The last armed revolts were defeated by the late 1930s. Dagestan became one of the Soviet Union’s poorest areas. Unlike in Chechnya, Dagestanis were not deported, and their relationship with Soviet authorities was comparatively less confrontational.
Islam survived underground, sustained by Sufi networks, family traditions, and secret worship spaces.
Post-Soviet Balancing Act
Following the Soviet collapse, Islamic revival accelerated. Mosques and Islamic institutions multiplied, and Dagestanis flocked to pilgrimage and religious media.
Unlike Chechnya or Tatarstan, Dagestan never sought independence. Its leaders cooperated with Moscow and endorsed Yeltsin’s 1991 union treaty, which Chechnya and Tatarstan rejected.
In the 1990s, Dagestan crafted political structures accommodating its ethnic complexity. It avoided civil war despite challenges.

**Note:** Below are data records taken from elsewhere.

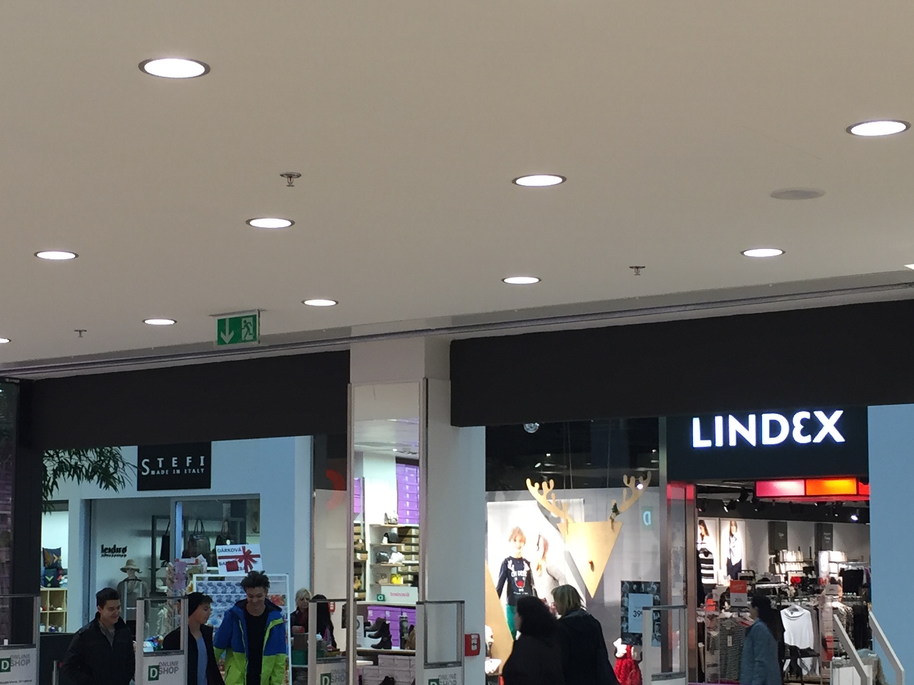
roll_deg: -0.1
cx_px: 403
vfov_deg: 22.5
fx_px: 1716
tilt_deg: +4.2
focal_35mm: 65
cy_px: 421
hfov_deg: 29.8
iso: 32
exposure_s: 1/33
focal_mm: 4.15
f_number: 2.2
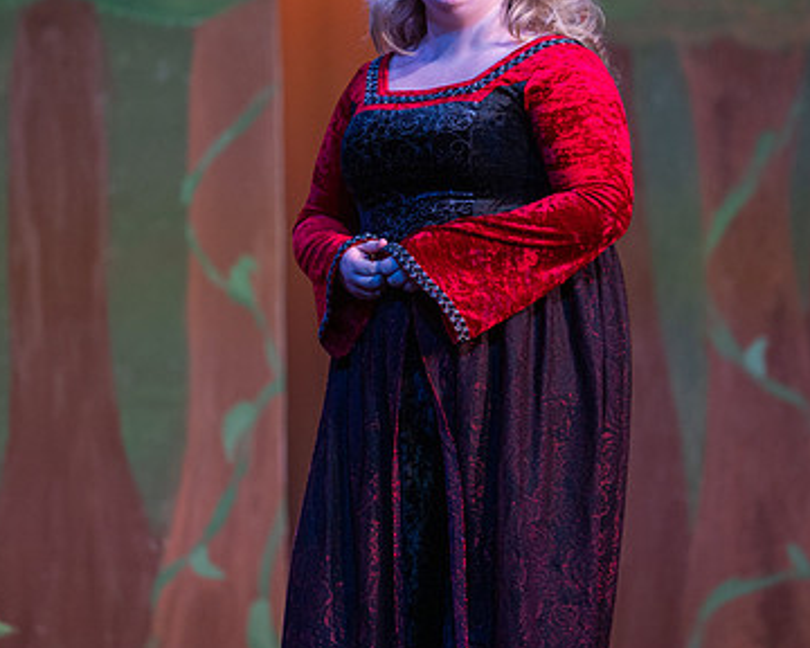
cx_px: 383
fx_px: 7264
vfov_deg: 5.1
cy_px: 251
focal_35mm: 303
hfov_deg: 6.4
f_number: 2.8
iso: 360
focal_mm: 160
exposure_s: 1/320
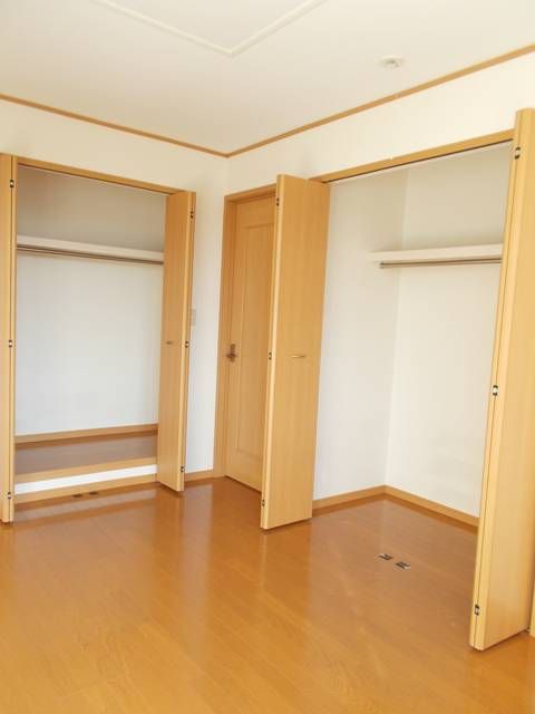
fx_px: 536
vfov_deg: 67.3
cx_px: 268
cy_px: 357
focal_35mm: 26
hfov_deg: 53.1
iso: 125
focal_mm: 4.6
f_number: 3.2
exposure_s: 1/25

In 1992 and 1993, Dagestanis rejected referendums to create a directly elected presidency, fearing such a system would destroy ethnic balance. The 1994 constitution enshrined ethnic pluralism, with executive authority shared via a 14-member State Council, each representing a different ethnic group.
Yet, instability persisted. Fighting between Russian forces and Islamist insurgents spilled over from Chechnya. Over the past two decades, Russian security forces have battled Islamist militants in Dagestan, including ISIS’s “Caucasus Province,” which claimed recent attacks.
Thousands of Dagestanis have reportedly joined ISIS, especially among younger Salafi adherents. Moscow still struggles to stabilize the region.
Though Dagestan serves as Russia’s gateway to the Caspian and the Muslim world, sociologist Franz Schurmann warned decades ago: the republic might trigger the unraveling of the Russian Federation—and possibly the wider destabilization of the North Caucasus.